The pseudo code for the service.process(request); `public synchronized void download(Request request) { log.info("blabla1"); log.info("blabla2"); log.info("blabla3");
var job = jobsRepo.get(request.id()); if(job.isEmpty() { log.error("bla-bla") return }
jobsRepo.updateStatus(request.id, State.IN_PROGRESS);
if(hasCached(request.payload)) { jobsRepo.updateStatus(request.id, State.COMPLETED); return; }
//continuing as first time. Never called in the context of the discussion. } `
I used synchronized to make sure the critical resource was not used in parallel otherwise it failed (running Chrome instance through Selenium). And, to be precise, I don't see any "blabla1, blabla2, blabla3" in the logs which means service.process() is not even starting.
P. S. Extra try confirmed that the listener works chaotically. For a while, with no restart, the locally running consumer started to process the messages but after some time started ignoring them again... P. P. S Tried even without that synchronized keyword, no changes.
The issue was sort of resolved when I created and switched to one more SQS queue with the same settings.
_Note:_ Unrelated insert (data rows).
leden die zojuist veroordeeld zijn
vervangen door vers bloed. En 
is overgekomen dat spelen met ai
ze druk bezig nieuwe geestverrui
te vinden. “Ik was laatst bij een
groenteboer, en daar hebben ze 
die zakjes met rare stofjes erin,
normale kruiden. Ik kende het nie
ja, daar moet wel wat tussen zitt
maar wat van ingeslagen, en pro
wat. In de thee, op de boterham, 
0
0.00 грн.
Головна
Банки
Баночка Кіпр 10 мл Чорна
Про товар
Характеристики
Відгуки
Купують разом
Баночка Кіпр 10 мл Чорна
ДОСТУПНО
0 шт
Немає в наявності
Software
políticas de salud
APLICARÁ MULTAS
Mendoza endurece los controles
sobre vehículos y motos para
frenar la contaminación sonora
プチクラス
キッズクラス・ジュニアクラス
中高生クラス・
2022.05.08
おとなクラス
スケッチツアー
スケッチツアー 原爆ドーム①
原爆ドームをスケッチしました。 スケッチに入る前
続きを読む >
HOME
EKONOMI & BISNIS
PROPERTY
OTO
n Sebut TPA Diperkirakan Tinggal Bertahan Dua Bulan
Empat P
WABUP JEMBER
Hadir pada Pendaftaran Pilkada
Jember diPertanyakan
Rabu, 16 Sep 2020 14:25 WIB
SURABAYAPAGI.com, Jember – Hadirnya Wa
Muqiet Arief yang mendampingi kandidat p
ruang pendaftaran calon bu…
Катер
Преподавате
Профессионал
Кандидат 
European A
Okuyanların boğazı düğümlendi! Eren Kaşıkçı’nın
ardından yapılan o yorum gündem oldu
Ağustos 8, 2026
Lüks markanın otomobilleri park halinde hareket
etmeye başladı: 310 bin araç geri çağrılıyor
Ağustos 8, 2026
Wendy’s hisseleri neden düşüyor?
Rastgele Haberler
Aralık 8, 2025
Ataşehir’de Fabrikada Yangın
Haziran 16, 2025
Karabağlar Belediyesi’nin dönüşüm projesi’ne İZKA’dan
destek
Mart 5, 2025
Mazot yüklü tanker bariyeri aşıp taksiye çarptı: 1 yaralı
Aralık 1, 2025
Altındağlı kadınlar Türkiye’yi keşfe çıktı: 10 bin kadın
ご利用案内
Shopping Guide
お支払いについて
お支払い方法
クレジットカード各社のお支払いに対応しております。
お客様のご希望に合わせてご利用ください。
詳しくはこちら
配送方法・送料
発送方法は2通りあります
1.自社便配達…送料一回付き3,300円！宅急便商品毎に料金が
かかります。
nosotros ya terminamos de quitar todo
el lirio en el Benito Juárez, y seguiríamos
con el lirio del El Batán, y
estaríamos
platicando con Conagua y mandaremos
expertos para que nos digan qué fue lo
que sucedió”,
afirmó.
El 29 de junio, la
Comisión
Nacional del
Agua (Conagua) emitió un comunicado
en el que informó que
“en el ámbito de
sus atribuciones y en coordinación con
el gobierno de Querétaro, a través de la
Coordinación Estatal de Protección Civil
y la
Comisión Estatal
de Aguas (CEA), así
It needs more time for observation.
Hi @Sarkhad.
The logs seem normal - it's acquiring and releasing permits as expected.
Would you mind removing the synchronized block and removing the critical resource from the logic to see if you still have the issue?
Please also set AbstractMessageProcessingPipelineSink logs to TRACE.
Thanks.
@Sarkhad, I've created an integration test to assert consumption for one message at a time is working as expected.
From the code and logs you provided, it seems very likely you're having an issue due to synchronization.
I'll close this issue since it's been 2 weeks without feedback.
If you can create a sample project the reproduces the issue or provide logs indicating the framework is misbehaving we can reopen it.
Thanks.